Marie s’occupe des affaires financières de son père malade grâce à un mandat. Elle peut payer les factures courantes et gérer les comptes. Mais pour vendre l’appartement du père afin de régler des dettes importantes — opération qui exige l’autorisation du juge — Marie doit demander au juge des tutelles d’ordonner la vente avant de signer l’acte. Si la vente n’était pas prévue dans le mandat, la procédure est la même : elle saisit le juge en expliquant pourquoi la vente est nécessaire dans l’intérêt du mandant.
- Le champ du mandat, en matière patrimoniale, est limité aux actes que le tuteur peut accomplir sans autorisation judiciaire.

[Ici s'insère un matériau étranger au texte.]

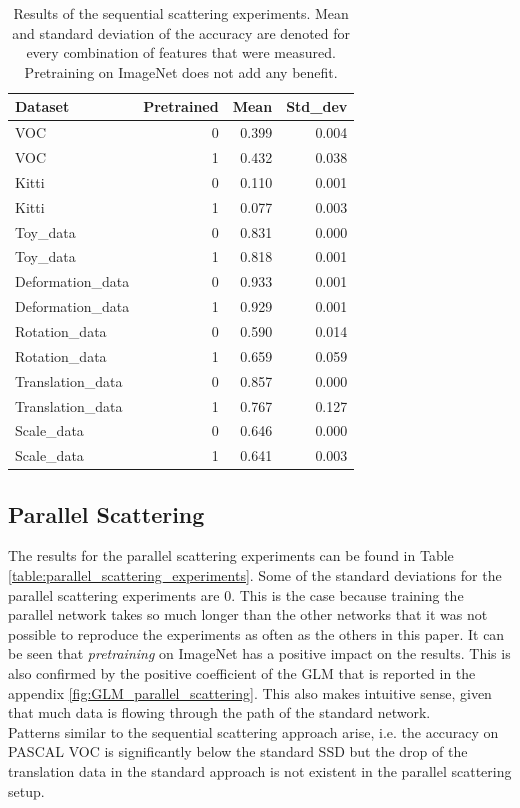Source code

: \begin{table}[!htb]
	\centering
	\caption{Results of the sequential scattering experiments. Mean and standard deviation of the accuracy are denoted for every combination of features that were measured. Pretraining on ImageNet does not add any benefit.}
	\begin{tabular}{lrrr}
		\toprule
		Dataset &  Pretrained &   Mean &  Std\_dev \\
		\midrule
		VOC &           0 &  0.399 &    0.004 \\
		VOC &           1 &  0.432 &    0.038 \\\hdashline
		Kitti &           0 &  0.110 &    0.001 \\
		Kitti &           1 &  0.077 &    0.003 \\\hdashline
		Toy\_data &           0 &  0.831 &    0.000 \\
		Toy\_data &           1 &  0.818 &    0.001 \\\hdashline
		Deformation\_data &           0 &  0.933 &    0.001 \\
		Deformation\_data &           1 &  0.929 &    0.001 \\\hdashline
		Rotation\_data &           0 &  0.590 &    0.014 \\
		Rotation\_data &           1 &  0.659 &    0.059 \\\hdashline
		Translation\_data &           0 &  0.857 &    0.000 \\
		Translation\_data &           1 &  0.767 &    0.127 \\\hdashline
		Scale\_data &           0 &  0.646 &    0.000 \\
		Scale\_data &           1 &  0.641 &    0.003 \\
		\bottomrule
	\end{tabular}
\label{table:sequential_scattering_experiments}
\end{table}

\subsection{Parallel Scattering}
\label{subsec:parallel_scattering_results}


The results for the parallel scattering experiments can be found in Table \ref{table:parallel_scattering_experiments}. Some of the standard deviations for the parallel scattering experiments are 0. This is the case because training the parallel network takes so much longer than the other networks that it was not possible to reproduce the experiments as often as the others in this paper. It can be seen that \textit{pretraining} on ImageNet has a positive impact on the results. This is also confirmed by the positive coefficient of the GLM that is reported in the appendix \ref{fig:GLM_parallel_scattering}. This also makes intuitive sense, given that much data is flowing through the path of the standard network. \\ Patterns similar to the sequential scattering approach arise, i.e. the accuracy on PASCAL VOC is significantly below the standard SSD but the drop of the translation data in the standard approach is not existent in the parallel scattering setup.

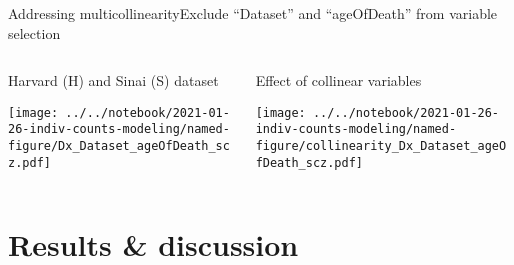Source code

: \documentclass[usenames,dvipsnames]{beamer}
\begin{document}
\begin{frame}{Addressing multicollinearity}{Exclude ``Dataset'' and
		``ageOfDeath'' from variable selection}
\begin{columns}[t]
\begin{column}{0.5\textwidth}
\begin{center}
\small
Harvard (H) and Sinai (S) dataset

\texttt{[image: ../../notebook/2021-01-26-indiv-counts-modeling/named-figure/Dx\_Dataset\_ageOfDeath\_scz.pdf]}

\end{center}
\end{column}

\begin{column}{0.5\textwidth}
\begin{center}
\small
Effect of collinear variables

\texttt{[image: ../../notebook/2021-01-26-indiv-counts-modeling/named-figure/collinearity\_Dx\_Dataset\_ageOfDeath\_scz.pdf]}
\end{center}
\end{column}
\end{columns}
\end{frame}

\section{Results \& discussion}
\end{document}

- Les actes soumis à autorisation judiciaire ne peuvent être faits directement par le mandataire, même s’ils semblent utiles.
- Si un acte soumis à autorisation ou hors du mandat devient nécessaire dans l’intérêt du mandant, le mandataire doit saisir le juge des tutelles pour obtenir l’ordre d’accomplir cet acte.
- La saisine du juge a pour but d’obtenir une autorisation formelle et de protéger les intérêts du mandant.
- Agir sans cette autorisation expose le mandataire à des contestations (nullité de l’acte, responsabilité) et prive la protection judiciaire prévue pour la personne protégée.
- L’exigence vise à préserver les droits patrimoniaux du mandant en faisant vérifier par le juge la nécessité et l’opportunité de l’acte.